Frankly, I don't see anyway that Musharraf will escape assassination. And Musharraf himself, seems to have set the timetable for this by promising to purge the radical Islamists by early this year. Watch this one very carefully folks, because it is fraught with a very serious threat of nuclear consequences.
--Boot Hill
Perhaps he was catching a connector to Area 51........
That's the real problem and it will take a very strong leader to avoid succumbing to that temptation.

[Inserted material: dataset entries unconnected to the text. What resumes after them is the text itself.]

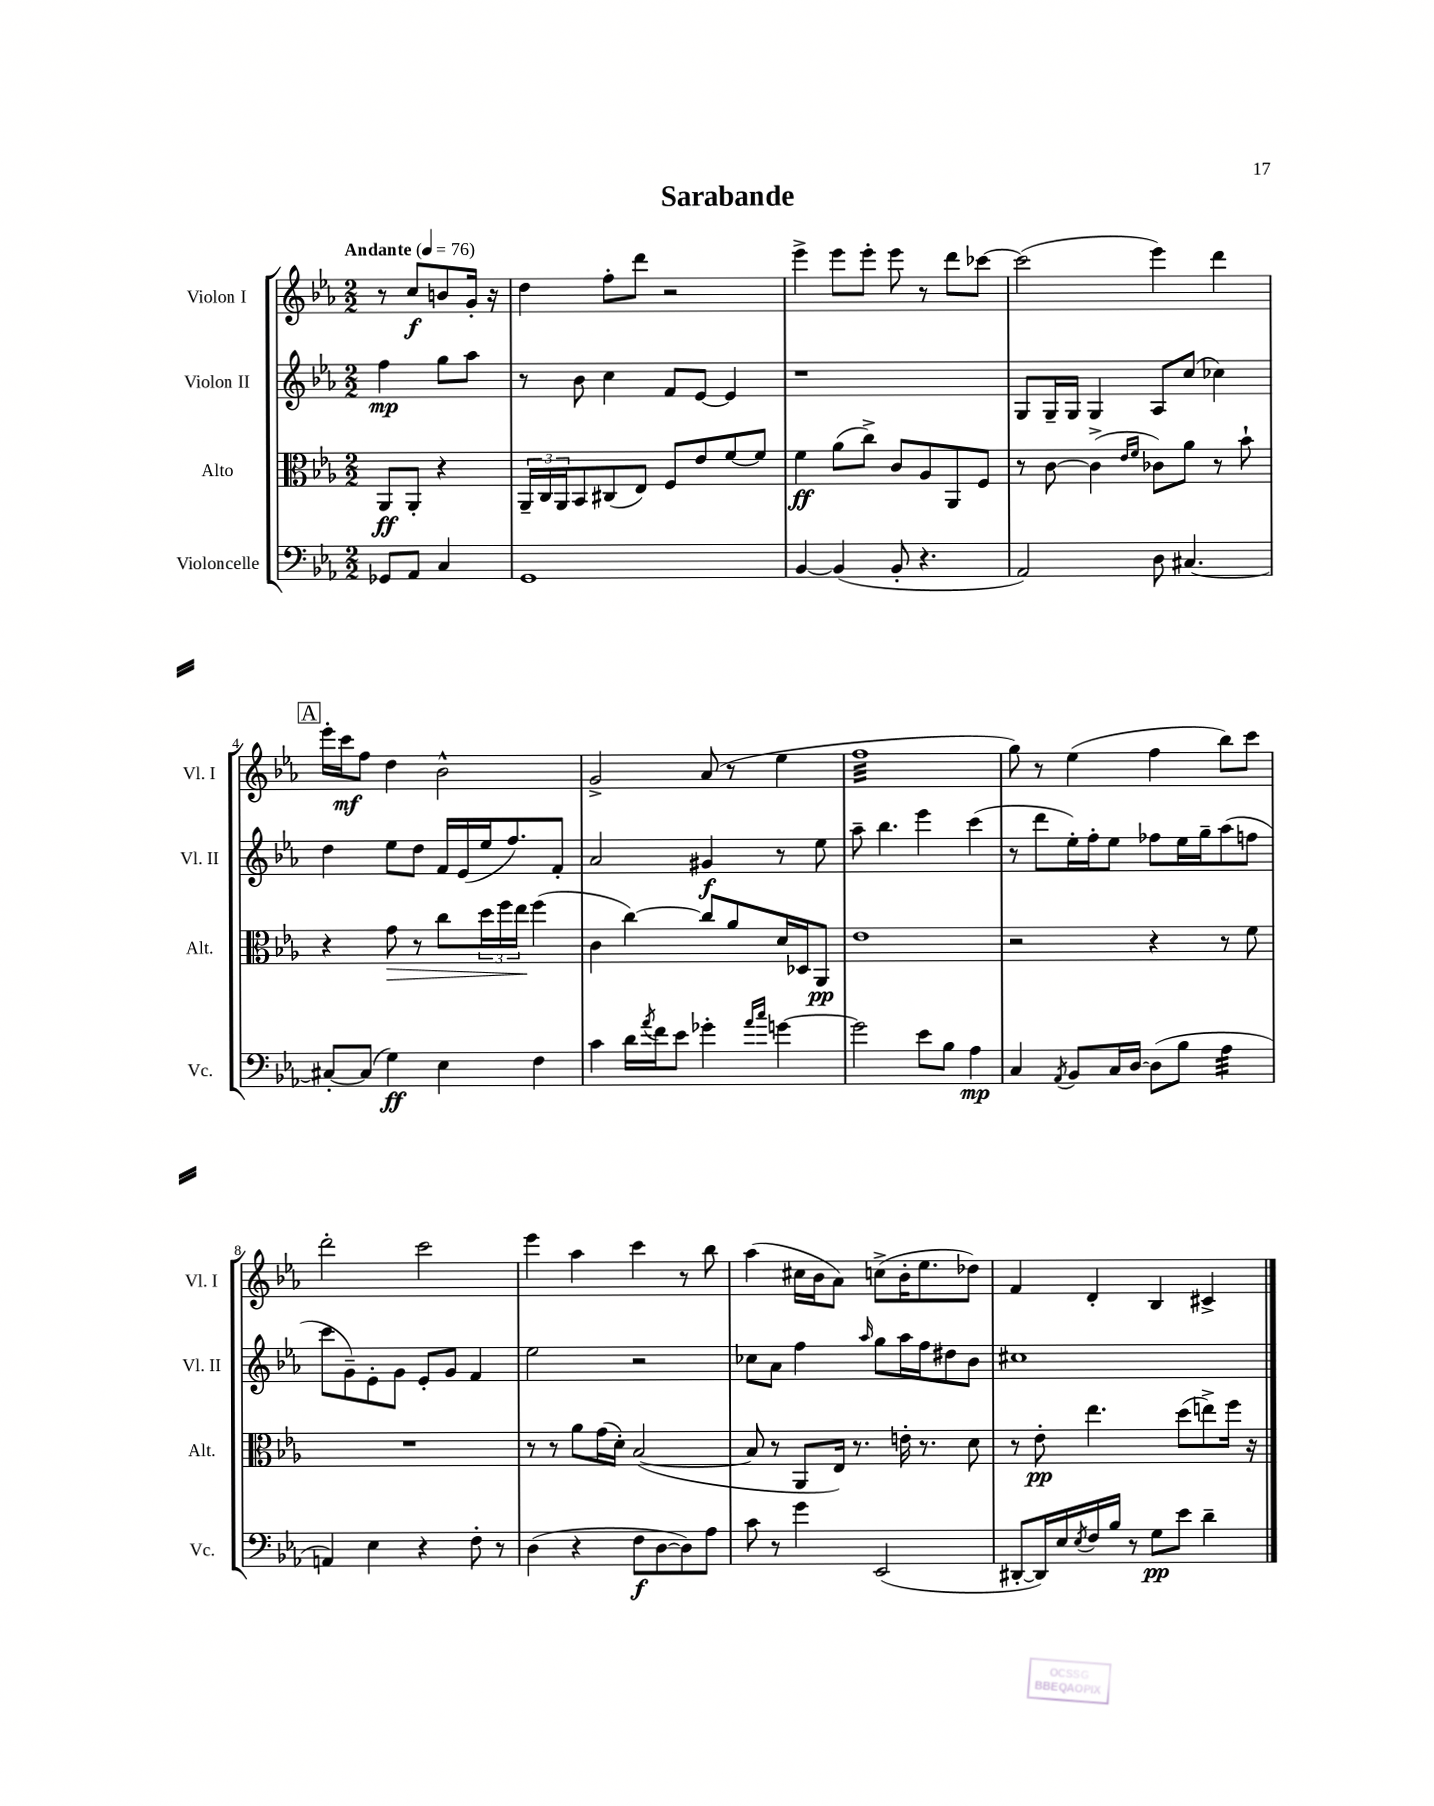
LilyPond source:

\header { title = "Sarabande" }
<<
\new StaffGroup <<
\new Staff = "s0" \with { instrumentName = "Violon I" shortInstrumentName = "Vl. I" } {
    \clef treble \key ees \major \numericTimeSignature \time 2/2 \partial 2 \tempo "Andante" 4 = 76
    r8 c''8\f b'8 g'16-. r16 |
    d''4 f''8-. d'''8 r2 |
    ees'''4-> ees'''8 ees'''8-. ees'''8 r8 d'''8 ces'''8~ |
    ces'''2( ees'''4) d'''4 |
    \mark \markup { \box "A" } ees'''16-. c'''16\mf f''8 d''4 bes'2-^ |
    g'2-> aes'8( r8 ees''4 |
    f''1:32 |
    g''8) r8 ees''4( f''4 bes''8) c'''8 |
    d'''2-. c'''2 |
    ees'''4 aes''4 c'''4 r8 bes''8 |
    aes''4( cis''16 bes'16 aes'8) c''8->( bes'16-. ees''8. des''8) |
    f'4 d'4-. bes4 cis'4-> \bar "|." |
}
\new Staff = "s1" \with { instrumentName = "Violon II" shortInstrumentName = "Vl. II" } {
    \clef treble \key ees \major \numericTimeSignature \time 2/2 \partial 2
    f''4\mp g''8 aes''8 |
    r8 bes'8 c''4 f'8 ees'8~ ees'4 |
    r1 |
    g8 g16-- g16 g4 aes8 c''8( ces''4) |
    \mark \markup { \box "A" } d''4 ees''8 d''8 f'16 ees'16( ees''16 f''8.) f'8-. |
    aes'2 gis'4\f r8 ees''8 |
    aes''8-- bes''4. ees'''4 c'''4( |
    r8 d'''8 ees''16-.) f''16-. ees''8 fes''8 ees''16 g''16-- aes''8( f''8 |
    c'''8 g'8--) ees'8-. g'8 ees'8-. g'8 f'4 |
    ees''2 r2 |
    ces''8 aes'8 f''4 \grace { aes''16 } g''8 aes''16 f''16 dis''8 bes'8 |
    cis''1 \bar "|." |
}
\new Staff = "s2" \with { instrumentName = "Alto" shortInstrumentName = "Alt." } {
    \clef alto \key ees \major \numericTimeSignature \time 2/2 \partial 2
    aes,8\ff aes,8-. r4 |
    \tuplet 3/2 { aes,16-- c16 aes,16 } bes,8 cis8( ees8) f8 ees'8 f'8~ f'8 |
    f'4\ff aes'8( c''8->) c'8 aes8 aes,8 f8 |
    r8 c'8~ c'4->( \grace { ees'16 f'16 } ces'8) aes'8 r8 bes'8-! |
    \mark \markup { \box "A" } r4 g'8\> r8 c''8 \tuplet 3/2 { d''16 f''16 ees''16\! } f''4( |
    c'4 c''4~) c''8 aes'8 d'16 des16 aes,8\pp |
    ees'1 |
    r2 r4 r8 f'8 |
    R1 |
    r8 r8 aes'8 g'16( d'16-.) bes2~( |
    bes8 r8 aes,8 ees16) r8. e'16-. r8. d'8 |
    r8 ees'8-.\pp ees''4. d''8( e''8->) f''16 r16 \bar "|." |
}
\new Staff = "s3" \with { instrumentName = "Violoncelle" shortInstrumentName = "Vc." } {
    \clef bass \key ees \major \numericTimeSignature \time 2/2 \partial 2
    ges,8 aes,8 c4 |
    g,1 |
    bes,4~ bes,4( bes,8-. r4. |
    aes,2) d8 cis4.~ |
    \mark \markup { \box "A" } cis8~-. cis8( g4\ff) ees4 f4 |
    c'4 d'16 \acciaccatura { aes'8 } f'16 ees'8 ges'4-. \grace { aes'16 c''16 } g'4~ |
    g'2 ees'8 bes8 aes4\mp |
    c4 \acciaccatura { aes,8 } bes,8 c16 d16~ d8( bes8 aes4:32 |
    a,4) ees4 r4 f8-. r8 |
    d4( r4 f8\f d8~ d8) aes8 |
    c'8 r8 g'4 ees,2( |
    dis,8~-. dis,16) ees16 \acciaccatura { ees8 } f16 bes16 r8 g8\pp ees'8 d'4-- \bar "|." |
}
>>
>>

My blood boiled as quick as the next man's as America was subjected to a seemingly endless series of terrorist attacks over the last 25 years. But a nuclear response on a non-military or non-terrorist target would be futile and worse, would have negative blow-black for decades, if not centuries, to come.
I endorse your emphasis on preventative measures such as enhanced intelligence gathering, but would place only limited faith in any cooperative international efforts. Likewise, I also endorse the rational use of that intelligence data, i.e., the use of military strikes to eliminate a terrorist WMD threat.